I am facing a missing data problem with unobserved Y’s and complete matrix of predictors X. I found this package MICE which is linked to brms. Is there any preferable methodology for this case? I’d like to impute values considering a multilevel structure and also including all the information from observed Y’s.
How about simply removing the rows with missing y and then design your model and infer the missing y values from that model? I would argue that is even better than using mice :) When using mice this paper could help you but I really don’t see a need for mice if you follow a principle Bayesian way:
@richard_mcelreath in Chapter 15(?) of his 2nd edition book Statistical Rethinking discusses the pros and cons of the approaches. In short, we used multiple imputation approaches when Bayesian imputation was infeasible because we didn’t have computation power.
Multiple imputation can be fully Bayesian. Chained equations (CE in MICE) doesn’t form proper joint distribution, so that can be considered not to be principled. Not all missing value cases are simple and we still often don’t have enough computation power. MICE is flexible for many missing value problems and scales well and the single models can be Bayesian models. Joint latent variable models would be alternative which would define proper joint distribution. The inference is a bit challenging, but they could be more popular. As Stan doesn’t allow discrete parameters, imputation with (Bayesian) MICE is very useful.
This is much easier case than missing values in X.
I recommend this, too, unless Y is multivariate and only some values for each row are missing. It can still be possible that the likelihood factorizes and you can just drop likelihood terms for the missing cases.
Yes, chained equations of MICE are not needed if only on variable has missing values.
I could remove the rows with missing y, but I wouldn’t be able to fit the multilevel model I want, cause for those missing values the combinations of X are unique. Thus, for missing y’s I have unobserved levels and I still want to model variation across clusters. I think that a mixture model, such as a Dirichlet process, would be reasonable for this case, although I am afraid of the coding part. Since MICE is also linked to brms, it would really facilitate me a lot that part.
My model has this structure:
y~ 1|x1 + 1|x2 + 1|x1:x2
The data looks like this:
Y X1 X2
10 A J
14 A K
NA A L
8 B J
NA B K
NA B L
NA C J
11 C K
12 C L
Aki, why are chained equations not needed? If unobserved Y depend on observed values, can’t you iterate it using imputed y’s, given a cluster specification?
In brms you can also do model imputation, meaning that at each iteration of the MCMC the model will estimate imputed values for your missing variables. The caveat is that it only works for continuous variables
My goal is to model variation of X2 across all the levels of X1. So I want to show that there might be heterogeneity in the variance of the levels of X2, which implies that Y is not uniformly higher or lower across X1 levels.

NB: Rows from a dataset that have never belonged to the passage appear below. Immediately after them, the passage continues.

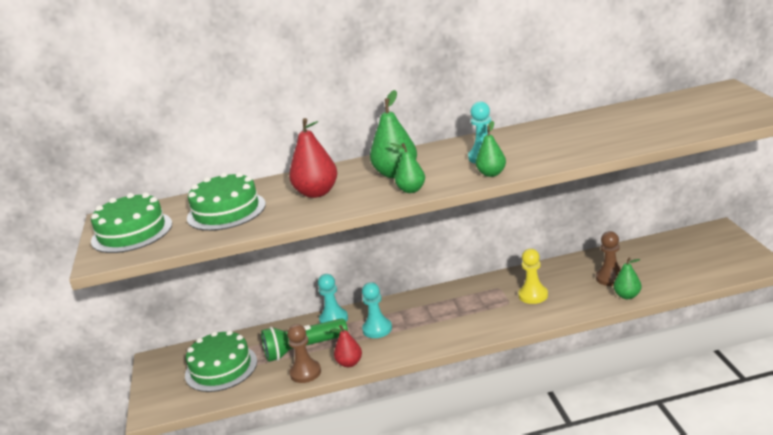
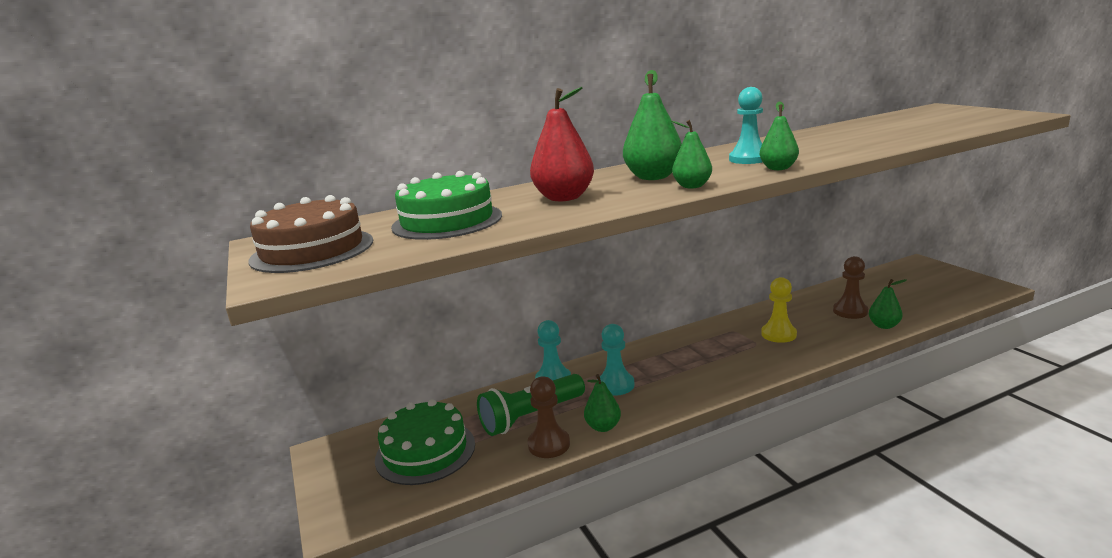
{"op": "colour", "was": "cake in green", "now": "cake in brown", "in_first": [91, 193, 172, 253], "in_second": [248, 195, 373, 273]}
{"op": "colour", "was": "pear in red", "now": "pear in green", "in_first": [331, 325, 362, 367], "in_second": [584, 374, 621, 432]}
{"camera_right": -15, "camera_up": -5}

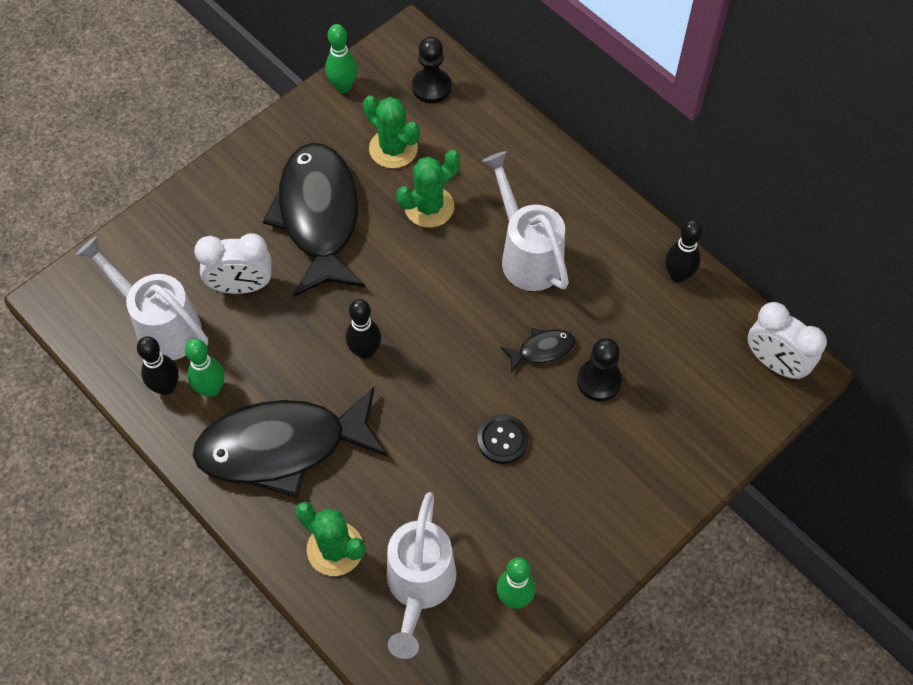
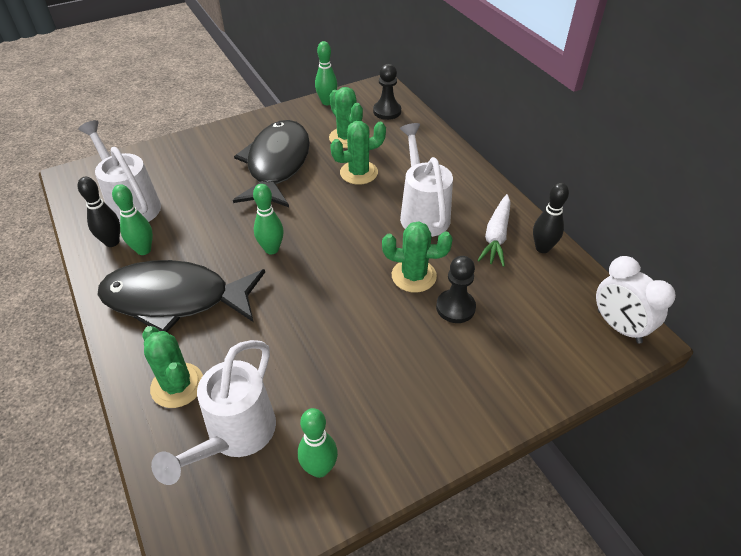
{"op": "colour", "was": "bowling pin in black", "now": "bowling pin in green", "in_first": [346, 299, 381, 359], "in_second": [253, 184, 284, 254]}
{"op": "exchanged", "was": "fish in black", "now": "cactus in green", "in_first": [501, 328, 576, 373], "in_second": [382, 221, 453, 293]}
{"op": "appeared", "now": "carrot in white", "in_second": [477, 194, 511, 267]}
{"op": "missing", "was": "clock in white", "in_first": [194, 233, 272, 294]}
{"op": "missing", "was": "button in black", "in_first": [477, 414, 529, 464]}
{"camera_right": 15, "camera_up": -15}

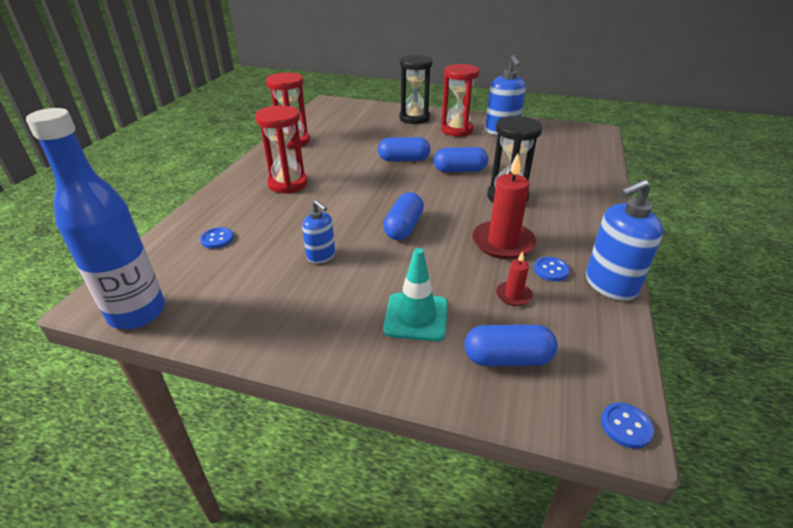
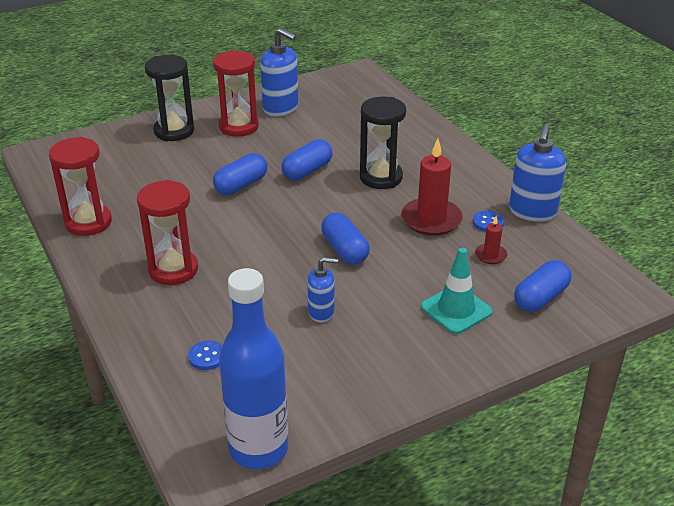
{"op": "missing", "was": "button in blue", "in_first": [601, 403, 654, 449]}
{"camera_right": -45, "camera_up": 0}

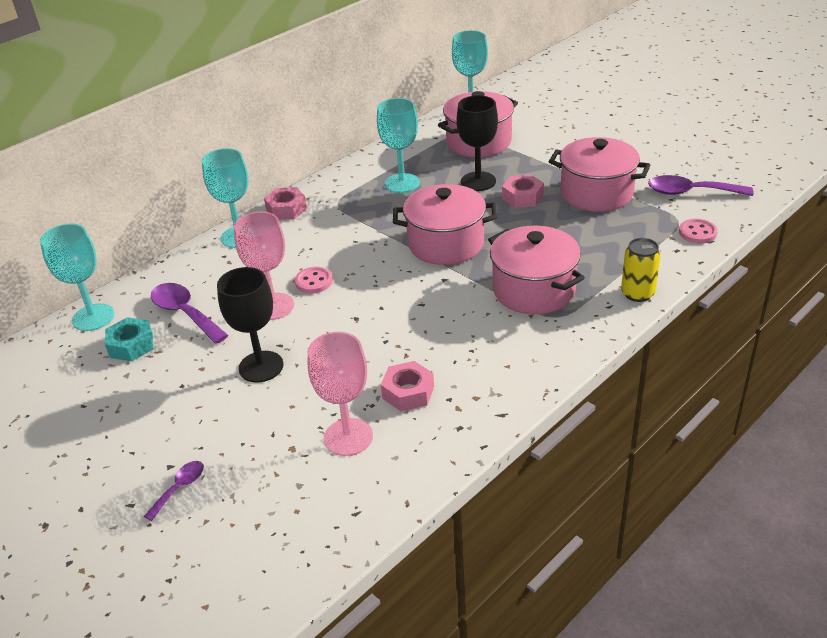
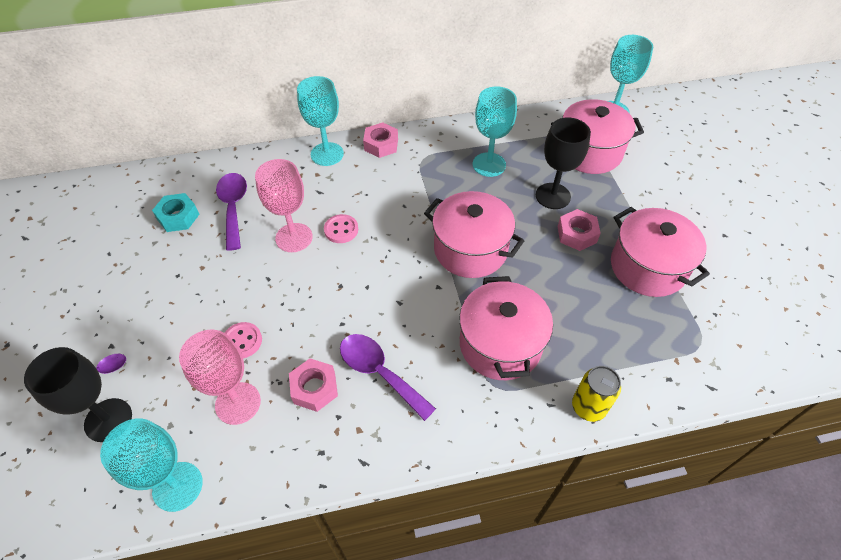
{"op": "relocated", "was": "goblet in black", "in_first": [217, 267, 284, 383], "in_second": [24, 347, 132, 442]}
{"op": "relocated", "was": "goblet in turquoise", "in_first": [40, 224, 114, 331], "in_second": [100, 418, 203, 512]}
{"op": "relocated", "was": "button in pink", "in_first": [679, 219, 718, 244], "in_second": [225, 322, 262, 358]}
{"op": "relocated", "was": "spoon in purple", "in_first": [648, 175, 753, 196], "in_second": [340, 334, 436, 421]}
{"camera_right": 30, "camera_up": 15}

Maybe if I just run this model y~ (1|x1)+ (1|x2), I will not have problems with the imputation during model fitting. My question is if the specific variances for X2 levels capture the uncertainty of missingness.
Maybe I am missing something (and maybe you resolved your issue in the meantime), but what would be wrong about fitting only the data without missingness and using posterior_predict(fit, data = orig_data %>% filter(is.na(Y), allow_new_levels = TRUE) to estimate the uncertainty you have about the missing Y values? This just takes the fitted uncertainty in your factor levels and draws the coefficient for the combinations of predictors not seen in the non-missing data using this uncertainty. This needs to assume that the unobserved combinations are in some sense “from the same population” as the observed ones, so it won’t help you if there is systematic bias in the unobserved. But it might be a good start…
I am doing some missing data imputation in my response Y and a predictor as well but my data is organised in a hierarchical manner. Where each Y observation is nested within a temperature, for each individual for a given sampling session.
I followed the vignette on data imputation.
I wanted to know if imputation during fitting retains the model structure that I specify? And if I used MICE and did multiple imputation would that ‘break’ the hierarchical structure of my data?